Outlines of named regions:
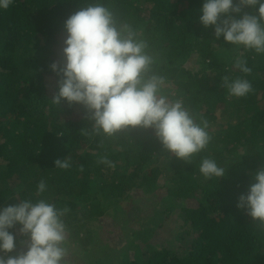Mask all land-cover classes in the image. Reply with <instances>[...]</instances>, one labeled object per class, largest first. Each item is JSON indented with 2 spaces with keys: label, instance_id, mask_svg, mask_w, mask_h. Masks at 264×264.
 Here are the masks:
<instances>
[{
  "label": "trees",
  "instance_id": "1",
  "mask_svg": "<svg viewBox=\"0 0 264 264\" xmlns=\"http://www.w3.org/2000/svg\"><path fill=\"white\" fill-rule=\"evenodd\" d=\"M93 2L14 0L0 11V207L43 198L67 208V247L80 245L71 263L78 264L112 256L108 242H99L109 229L92 226L108 224L96 191L115 205L131 203L141 189L162 191L164 214L141 230L142 246L127 241L116 250L114 264H264V228L236 207L264 167V55L216 40L213 28L199 23L202 0H100L147 41L153 71L165 79L162 94L181 99L198 123L207 120L211 141L186 163L163 151L150 128L93 135L81 105L51 103L58 76L50 69L63 60L64 21ZM238 57L249 74L234 67ZM225 76H242L252 91L229 96ZM203 158L225 167L224 177L201 176ZM57 159H70L71 167L57 168ZM41 180L47 188L37 197ZM170 237L187 241L188 251L167 248ZM131 250L137 256L128 259Z\"/></svg>",
  "mask_w": 264,
  "mask_h": 264
},
{
  "label": "clouds",
  "instance_id": "2",
  "mask_svg": "<svg viewBox=\"0 0 264 264\" xmlns=\"http://www.w3.org/2000/svg\"><path fill=\"white\" fill-rule=\"evenodd\" d=\"M13 4L14 0H0V11ZM199 13V23L211 26L222 44L264 55V0H202ZM63 27L62 63L50 65L58 76L53 105L61 101L81 105L93 135L114 137L130 129L150 128L163 151L186 163L207 148L211 141L207 120L198 123L181 99L162 94L165 79L153 71L148 43L130 24L118 23L110 8L95 0L71 14ZM234 67L244 75L252 71L243 57L235 60ZM223 86L236 98L252 91L250 81L242 76L223 77ZM102 162L115 167L106 159ZM54 164L62 170L71 167L70 159H57ZM225 170L211 158H203L199 165L207 180L224 177ZM252 177L254 182L239 196L236 207L264 228V167ZM46 188L41 180L37 197ZM67 212L43 198L0 207V264H65ZM18 236L27 237V251L15 254L25 244Z\"/></svg>",
  "mask_w": 264,
  "mask_h": 264
},
{
  "label": "rangeland",
  "instance_id": "3",
  "mask_svg": "<svg viewBox=\"0 0 264 264\" xmlns=\"http://www.w3.org/2000/svg\"><path fill=\"white\" fill-rule=\"evenodd\" d=\"M186 65L189 66V64ZM197 68L195 69L196 72ZM96 192L94 193L95 198L106 206V209L103 210L104 212L101 217H103L102 219L105 220L104 222H108V224L101 225L100 222H97L92 226L96 230H102L103 227L105 229H109V231L102 238L99 239V242H101L102 244L104 242H108L109 246L107 247V249L109 251L107 255L112 254L113 256L116 253V250L123 246L127 241L131 243L134 241V243H136L138 246H142V243L140 242L141 240L138 241V238L141 237V230L150 228L148 224L151 221L157 222V220L162 216L159 213L162 212V214H164V210L167 207L165 204H162V202H160L159 200V196L160 194H162V191H159L158 193L154 191L146 194L144 192V189H141L140 197H137L131 203L128 204H125L124 201L118 202L119 205L114 204L116 200L112 202L106 199V197H103L102 192L99 191L97 194ZM81 206L83 205L79 204L78 209H80ZM176 206H179V203H177ZM126 207H128V210H125ZM171 223V220H167L165 222V225L169 226ZM119 225L122 226L121 229H119ZM155 230L158 232V229ZM26 241L27 239L24 240V243ZM177 241H179V238L173 239L170 237L168 240L167 248L177 250L181 248L180 246H182L183 248H185L186 253L188 251L187 249L189 248L187 247L188 242ZM78 248H80V245H78L75 249L68 248L69 251L68 255L65 258V264L73 263V252ZM131 251L132 252H130V254L128 255V259L137 256L134 250ZM112 256L92 258L91 261H82L81 259H78L77 262L78 264H89L90 262L95 261L98 264H114L115 261H112Z\"/></svg>",
  "mask_w": 264,
  "mask_h": 264
},
{
  "label": "water",
  "instance_id": "4",
  "mask_svg": "<svg viewBox=\"0 0 264 264\" xmlns=\"http://www.w3.org/2000/svg\"><path fill=\"white\" fill-rule=\"evenodd\" d=\"M27 243H28V241L25 242V244H24L23 246L18 247V248L15 250V252H13V253L27 251Z\"/></svg>",
  "mask_w": 264,
  "mask_h": 264
}]
</instances>
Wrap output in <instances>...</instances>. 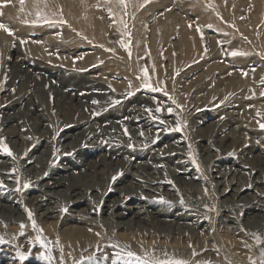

TASK TO CARRY OUT
Copy every entry above verbatim, leaving out the pictures.

TASK ANSWER
Mask all land-cover classes in the image. Reply with <instances>[...]</instances>, one labeled object per class, largest first. Each item is JSON indented with 2 spaces with keys: label, instance_id, mask_svg, mask_w, mask_h. Masks at 264×264.
 Here are the masks:
<instances>
[{
  "label": "trees",
  "instance_id": "1",
  "mask_svg": "<svg viewBox=\"0 0 264 264\" xmlns=\"http://www.w3.org/2000/svg\"><path fill=\"white\" fill-rule=\"evenodd\" d=\"M93 2L14 0L0 11V207L43 198L67 208V247L80 245L71 263L78 264L112 256L108 242H99L109 229L92 226L108 224L96 191L115 205L131 203L141 189L162 191L164 214L141 230L142 246L127 241L116 250L114 264H264V228L236 207L264 167V55L216 40L213 28L199 23L202 0H100L147 41L153 71L165 79L162 94L181 99L198 123L207 120L211 141L186 163L163 151L150 128L93 135L81 105L51 103L58 76L50 69L63 60L64 21ZM238 57L249 74L234 67ZM225 76H242L252 91L229 96ZM203 158L225 167L224 177L201 176ZM57 159H70L71 167L57 168ZM41 180L47 188L37 197ZM170 237L187 241L188 251L167 248ZM131 250L137 256L128 259Z\"/></svg>",
  "mask_w": 264,
  "mask_h": 264
},
{
  "label": "clouds",
  "instance_id": "2",
  "mask_svg": "<svg viewBox=\"0 0 264 264\" xmlns=\"http://www.w3.org/2000/svg\"><path fill=\"white\" fill-rule=\"evenodd\" d=\"M13 4L14 0H0V11ZM199 13V23L211 26L222 44L264 55V0H202ZM63 27L62 63L50 65L58 76L53 105L61 101L81 105L93 135L114 137L130 129L150 128L163 151L186 163L207 148L211 141L207 120L198 123L181 99L162 94L165 79L153 71L148 43L130 24L118 23L110 8L95 0L71 14ZM234 67L244 75L252 71L243 57L235 60ZM223 86L236 98L252 91L250 81L242 76L223 77ZM102 162L115 167L106 159ZM54 164L62 170L71 167L70 159H57ZM225 170L211 158H203L199 165L207 180L224 177ZM252 177L254 182L239 196L236 207L264 228V167ZM46 188L41 180L37 197ZM67 212L43 198L0 207V264H65ZM18 236L27 237V251L15 254L25 244Z\"/></svg>",
  "mask_w": 264,
  "mask_h": 264
},
{
  "label": "rangeland",
  "instance_id": "3",
  "mask_svg": "<svg viewBox=\"0 0 264 264\" xmlns=\"http://www.w3.org/2000/svg\"><path fill=\"white\" fill-rule=\"evenodd\" d=\"M186 65L189 66V64ZM197 68L195 69L196 72ZM96 192L94 193L95 198L106 206V209L103 210L104 212L101 217H103L102 219L105 220L104 222H108V224L101 225L100 222H97L92 226L96 230H102L103 227L105 229H109V231L102 238L99 239V242H101L102 244L104 242H108L109 246L107 247V249L109 251L107 255L112 254L113 256L116 253V250L123 246L127 241L131 243L134 241V243H136L138 246H142V243L140 242L141 240L138 241V238L141 237V230L150 228L148 224L151 221L157 222V220L162 216L159 213L162 212V214H164V210L167 207L165 204H162V202H160L159 200V196L160 194H162V191H159L158 193L154 191L146 194L144 192V189H141L140 197H137L131 203L128 204H125L124 201L118 202L119 205L114 204L116 200L112 202L106 199V197H103L102 192L99 191L97 194ZM81 206L83 205L79 204L78 209H80ZM176 206H179V203H177ZM126 207H128V210H125ZM171 223V220H167L165 222V225L169 226ZM119 225L122 226L121 229H119ZM155 230L158 232V229ZM26 241L27 239L24 240V243ZM177 241H179V238L173 239L170 237L168 240L167 248L177 250L181 248L180 246H182L183 248H185L186 253L188 251L187 249L189 248L187 247L188 242ZM78 248H80V245H78L75 249L68 248L69 251L68 255L65 258V264L73 263V252ZM131 251L132 252H130V254L128 255V259L137 256L134 250ZM112 256L92 258L91 261H82L81 259H78L77 262L78 264H89L90 262L95 261L98 264H114L115 261H112Z\"/></svg>",
  "mask_w": 264,
  "mask_h": 264
},
{
  "label": "water",
  "instance_id": "4",
  "mask_svg": "<svg viewBox=\"0 0 264 264\" xmlns=\"http://www.w3.org/2000/svg\"><path fill=\"white\" fill-rule=\"evenodd\" d=\"M27 243H28V241L25 242V244H24L23 246L18 247V248L15 250V252H13V253L27 251Z\"/></svg>",
  "mask_w": 264,
  "mask_h": 264
}]
</instances>
Wrap output in <instances>...</instances>. 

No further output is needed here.